AIWS accurately predicts pig weights, offering a feasible alternative to manual weighing in large-scale farms. This technology enhances growth curve analysis for growing-finishing pigs.
Area of Science:
- Animal Science
- Agricultural Technology
- Precision Livestock Farming
Background:
- Accurate monitoring of pig body weight is crucial for optimizing growth and management in intensive farming systems.
- Traditional manual weighing is labor-intensive and can be stressful for animals.
- Automated systems offer potential for more efficient and less disruptive weight monitoring.
Purpose of the Study:
- To evaluate the accuracy and effectiveness of an Automated Imaging Weighing System (AIWS) for predicting body weights of growing-finishing pigs.
- To compare the growth curve fitting performance of AIWS-derived data with traditional manual weighing methods.
- To determine the feasibility of AIWS as a replacement for manual weighing in commercial pig production.
Main Methods:
- 106 growing-finishing pigs were weighed using both manual methods and AIWS.

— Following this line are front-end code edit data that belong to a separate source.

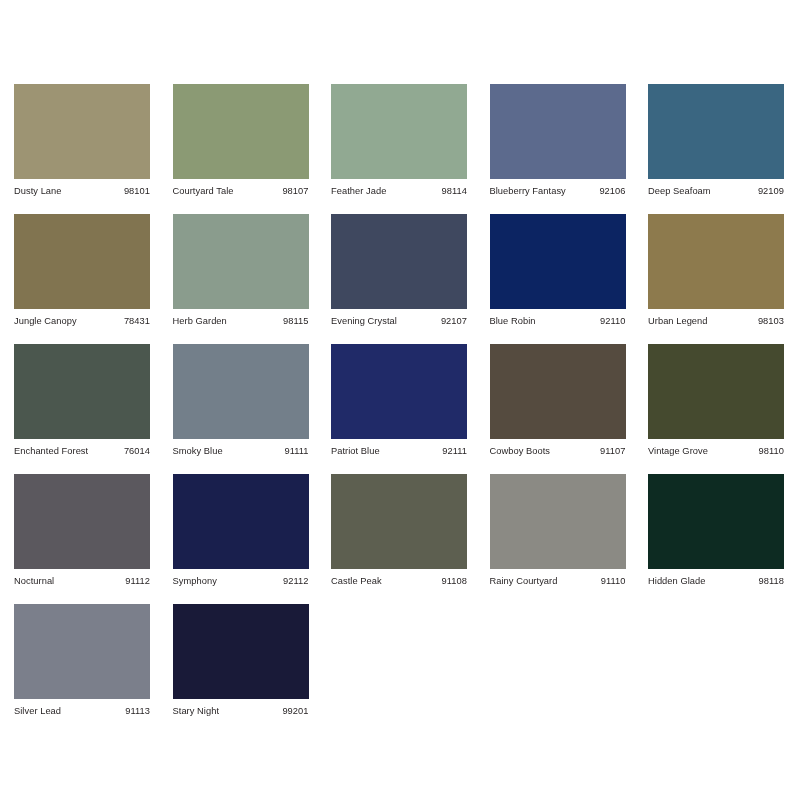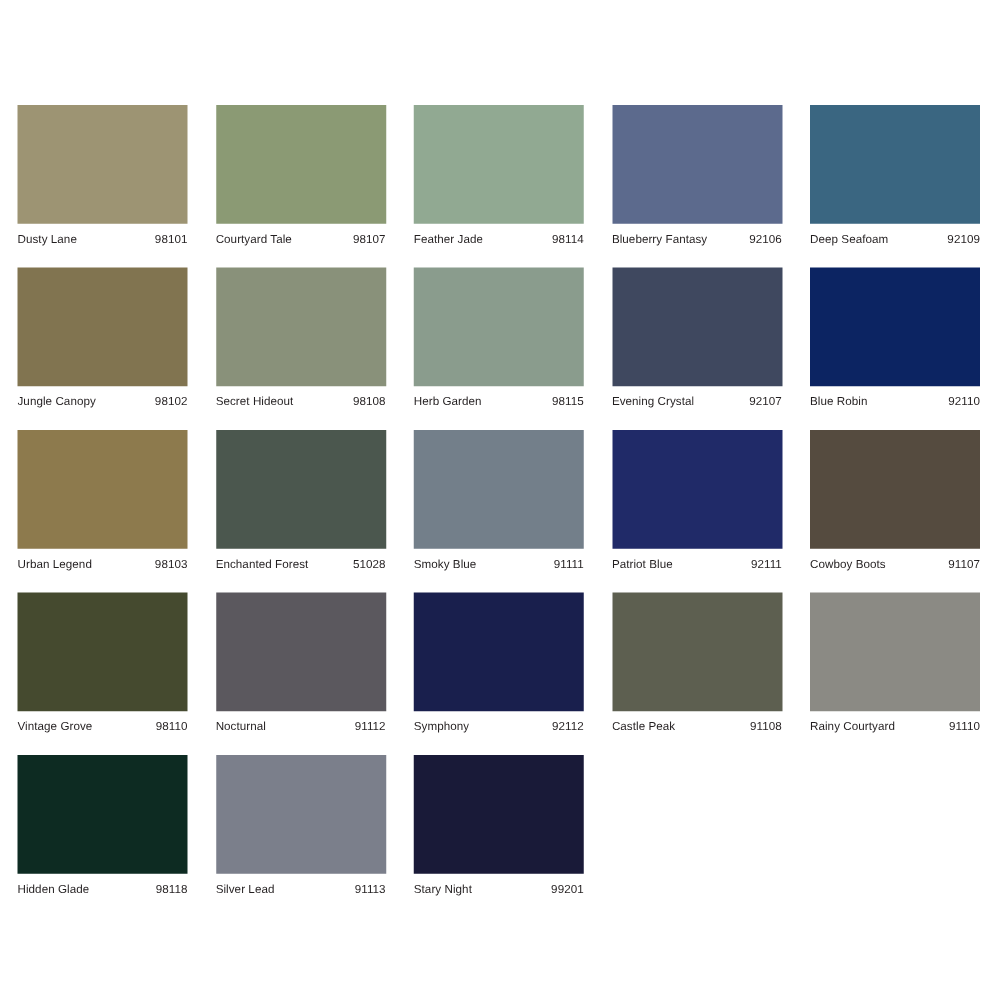--- a/index.html
+++ b/index.html
@@ -113,28 +113,21 @@
         <div class="swatch-chip" style="background: rgb(58, 102, 129);"></div>
         <div class="swatch-caption">
           <span class="swatch-name">Deep Seafoam</span>
           <span class="swatch-code">92109</span>
         </div>
       </div>
       <div class="swatch-cell">
         <div class="swatch-chip" style="background: rgb(129, 116, 80);"></div>
         <div class="swatch-caption">
           <span class="swatch-name">Jungle Canopy</span>
-          <span class="swatch-code">98102</span>
-        </div>
-      </div>
-      <div class="swatch-cell">
-        <div class="swatch-chip" style="background: rgb(137, 145, 122);"></div>
-        <div class="swatch-caption">
-          <span class="swatch-name">Secret Hideout</span>
-          <span class="swatch-code">98108</span>
+          <span class="swatch-code">78431</span>
         </div>
       </div>
       <div class="swatch-cell">
         <div class="swatch-chip" style="background: rgb(138, 156, 141);"></div>
         <div class="swatch-caption">
           <span class="swatch-name">Herb Garden</span>
           <span class="swatch-code">98115</span>
         </div>
       </div>
       <div class="swatch-cell">
@@ -155,21 +148,21 @@
         <div class="swatch-chip" style="background: rgb(141, 122, 77);"></div>
         <div class="swatch-caption">
           <span class="swatch-name">Urban Legend</span>
           <span class="swatch-code">98103</span>
         </div>
       </div>
       <div class="swatch-cell">
         <div class="swatch-chip" style="background: rgb(75, 87, 78);"></div>
         <div class="swatch-caption">
           <span class="swatch-name">Enchanted Forest</span>
-          <span class="swatch-code">51028</span>
+          <span class="swatch-code">76014</span>
         </div>
       </div>
       <div class="swatch-cell">
         <div class="swatch-chip" style="background: rgb(115, 127, 138);"></div>
         <div class="swatch-caption">
           <span class="swatch-name">Smoky Blue</span>
           <span class="swatch-code">91111</span>
         </div>
       </div>
       <div class="swatch-cell">

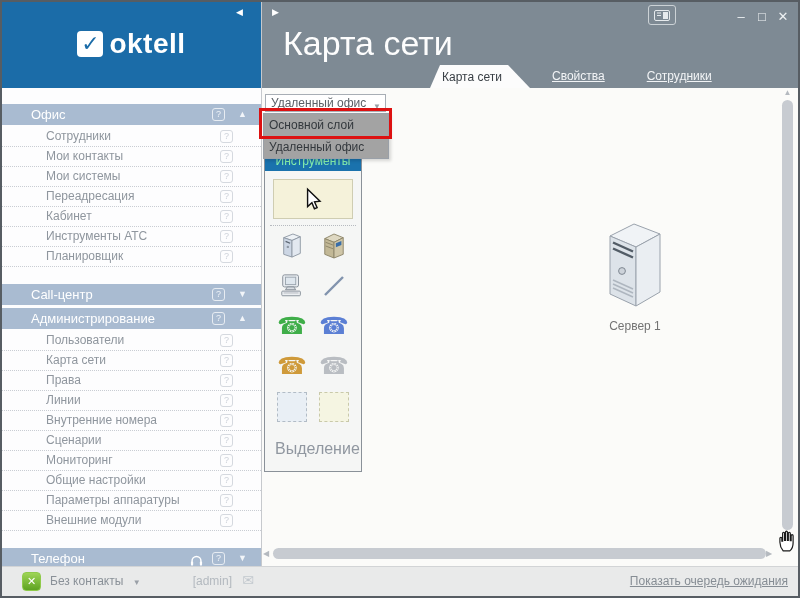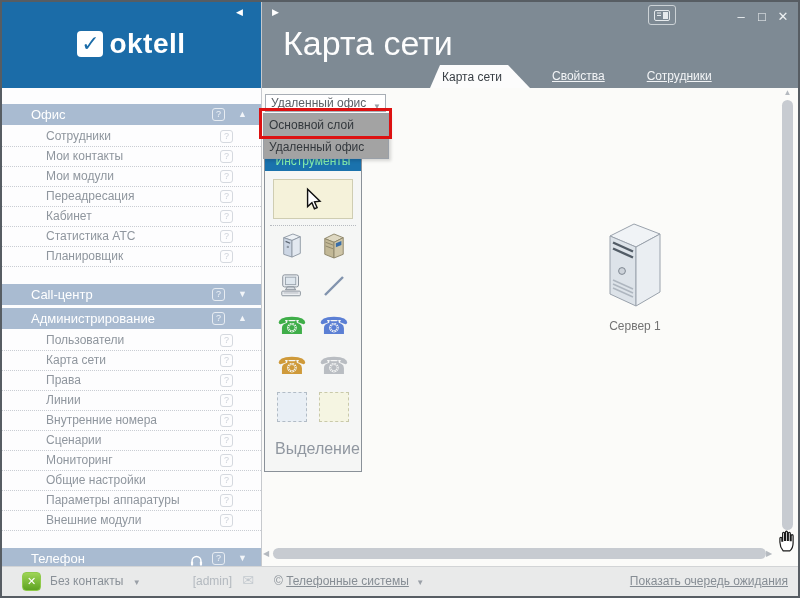--- a/index.html
+++ b/index.html
@@ -121,24 +121,24 @@
 
     <div class="menu">
 
       <div class="sh">
         <span>Офис</span>
         <span class="q">?</span>
         <span class="arr">▲</span>
       </div>
       <div class="mi"><span>Сотрудники</span><span class="q">?</span></div>
       <div class="mi"><span>Мои контакты</span><span class="q">?</span></div>
-      <div class="mi"><span>Мои модули</span><span class="q">?</span></div>
+      <div class="mi"><span>Мои системы</span><span class="q">?</span></div>
       <div class="mi"><span>Переадресация</span><span class="q">?</span></div>
       <div class="mi"><span>Кабинет</span><span class="q">?</span></div>
-      <div class="mi"><span>Статистика АТС</span><span class="q">?</span></div>
+      <div class="mi"><span>Инструменты АТС</span><span class="q">?</span></div>
       <div class="mi"><span>Планировщик</span><span class="q">?</span></div>
 
       <div class="sh mt3">
         <span>Call-центр</span>
         <span class="q">?</span>
         <span class="arr">▼</span>
       </div>
 
       <div class="sh">
         <span>Администрирование</span>
@@ -306,22 +306,17 @@
     <div class="sb-left">
       <span class="green-badge">✕</span>
       <span class="sb-phone">
         <span>Без контакты</span>
         <span class="arr">▼</span>
       </span>
       <span class="sb-admin">[admin]</span>
       <span class="sb-mail">✉</span>
     </div>
     <div class="sb-right">
-      <span class="sb-co">
-        <span>©</span>
-        <a class="ulink">Телефонные системы</a>
-        <span class="arr">▼</span>
-      </span>
       <a class="ulink sb-queue">Показать очередь ожидания</a>
     </div>
   </div>
 
 </div>
 
 </body></html>

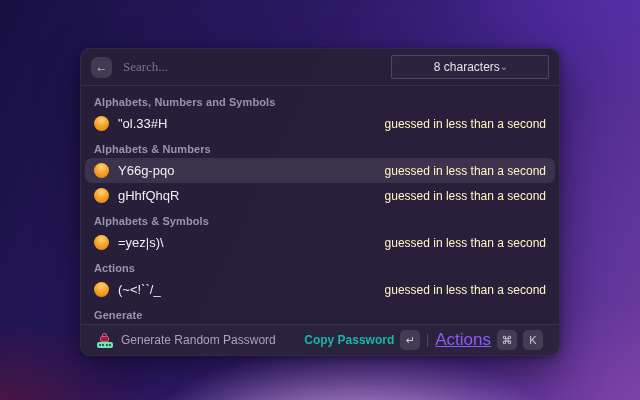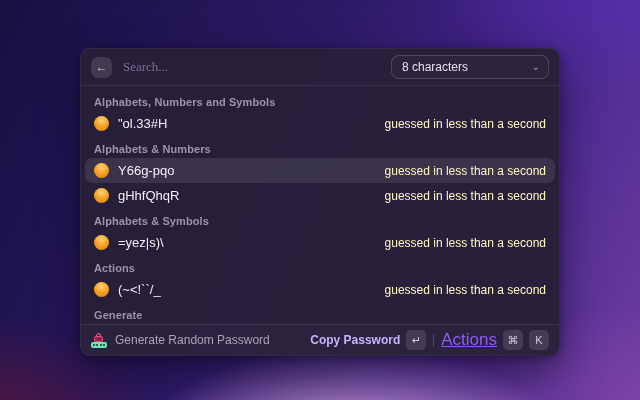--- a/index.html
+++ b/index.html
@@ -38,22 +38,22 @@
     display:flex;align-items:center;justify-content:center;
     color:#d8d4e2;font-size:12px;line-height:1;cursor:default;border:none;
   }
   .search-input{
     flex:1;background:transparent;border:none;outline:none;
     color:#efedf4;font-size:13px;font-family:Liberation Serif, serif;
   }
   .search-input::placeholder{color:#7b7390;}
   .dropdown{
     flex:0 0 auto;width:158px;height:24px;box-sizing:border-box;
-    border:1px solid rgba(255,255,255,0.16);border-radius:8px;
-    display:flex;align-items:center;justify-content:space-between;
+    border:1px solid rgba(255,255,255,0.16);border-radius:2px;
+    display:flex;align-items:center;justify-content:center;
     padding:0 8px 0 10px;color:#e6e2ee;font-size:12px;background:rgba(255,255,255,0.02);
   }
   .dropdown .chev{font-size:10px;color:#a79fb8;line-height:1;}
   
   .list{flex:1;padding:3px 4px 0 4px;overflow:hidden;}
   .section-title{
     height:18px;line-height:18px;margin-top:4px;padding:0 9px;
     font-size:11px;font-weight:700;color:#9b94ab;letter-spacing:.1px;
   }
   .row{
@@ -67,21 +67,21 @@
   }
   .pwd{
     flex:1;font-size:13px;font-weight:500;color:#f2f0f6;
     white-space:pre;overflow:hidden;text-overflow:ellipsis;
   }
   .meta{font-size:12px;color:#fef9c3;white-space:nowrap;}
   
   .footer{
     flex:0 0 30px;height:30px;display:flex;align-items:center;
     border-top:1px solid rgba(255,255,255,0.09);
-    padding:0 10px;gap:8px;background:rgba(255,255,255,0.015);
+    padding:0 16px;gap:8px;background:rgba(255,255,255,0.015);
   }
   .ext-icon{position:relative;width:16px;height:15px;flex:0 0 16px;}
   .ext-icon .shackle{
     position:absolute;left:4.5px;top:0;width:5px;height:5px;
     border:1.5px solid #e2517f;border-bottom:none;border-radius:4px 4px 0 0;box-sizing:border-box;
   }
   .ext-icon .lock-body{
     position:absolute;left:3px;top:3px;width:9px;height:6px;
     background:#8e2247;border:1px solid #e2517f;border-radius:2px;box-sizing:border-box;
   }
@@ -89,21 +89,21 @@
     position:absolute;left:0;top:9px;width:16px;height:6px;border-radius:2px;
     background:#6fe3b1;display:flex;align-items:center;justify-content:center;gap:1.5px;
   }
   .ext-icon .field i{width:2px;height:2px;border-radius:50%;background:#17352b;}
   .footer-label{font-size:12px;color:#aaa3b8;flex:1;}
   .footer-right{display:flex;align-items:center;gap:7px;}
   .action-btn{
     display:flex;align-items:center;gap:6px;background:transparent;border:none;
     padding:0;cursor:default;font-family:"Liberation Sans",sans-serif;
   }
-  .primary-label{font-size:12px;font-weight:700;color:#c4b5fd;}
+  .primary-label{font-size:12px;font-weight:700;color:#14b8a6;}
   .secondary-label{font-size:17px;color:#8b5cf6;text-decoration:underline;}
   .key{
     min-width:20px;height:20px;border-radius:5px;box-sizing:border-box;
     background:rgba(255,255,255,0.12);color:#cfc9da;
     display:flex;align-items:center;justify-content:center;
     font-size:11px;padding:0 4px;line-height:1;
   }
   .vsep{width:1px;height:13px;background:rgba(255,255,255,0.18);}
 </style>
 </head>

- Accuracy was assessed using Mean Absolute Error (MAE), Mean Absolute Percentage Error (MAPE), and Root Mean Square Error (RMSE).
- Growth curves were fitted using data from both methods, comparing model fit using AIC and BIC values.
Main Results:
- AIWS demonstrated high accuracy with MAE of 3.48 kg, MAPE of 3.71%, and RMSE of 4.43 kg for pigs between 60-120 kg.
- A strong positive correlation (r=0.9410, R²=0.8854, p<0.001) was found between AIWS and manual weight measurements.
- AIWS resulted in lower AIC and BIC values, indicating superior growth curve fitting compared to the manual method, with the Logistic model being the best fit.
Conclusions:
- AIWS provides accurate body weight predictions for growing-finishing pigs in real-world production settings.
- The AIWS method offers superior performance in fitting growth curves compared to traditional manual weighing.
- AIWS is a viable and potentially more efficient alternative to manual weighing for monitoring pig weights (50-120 kg) in large-scale farming operations.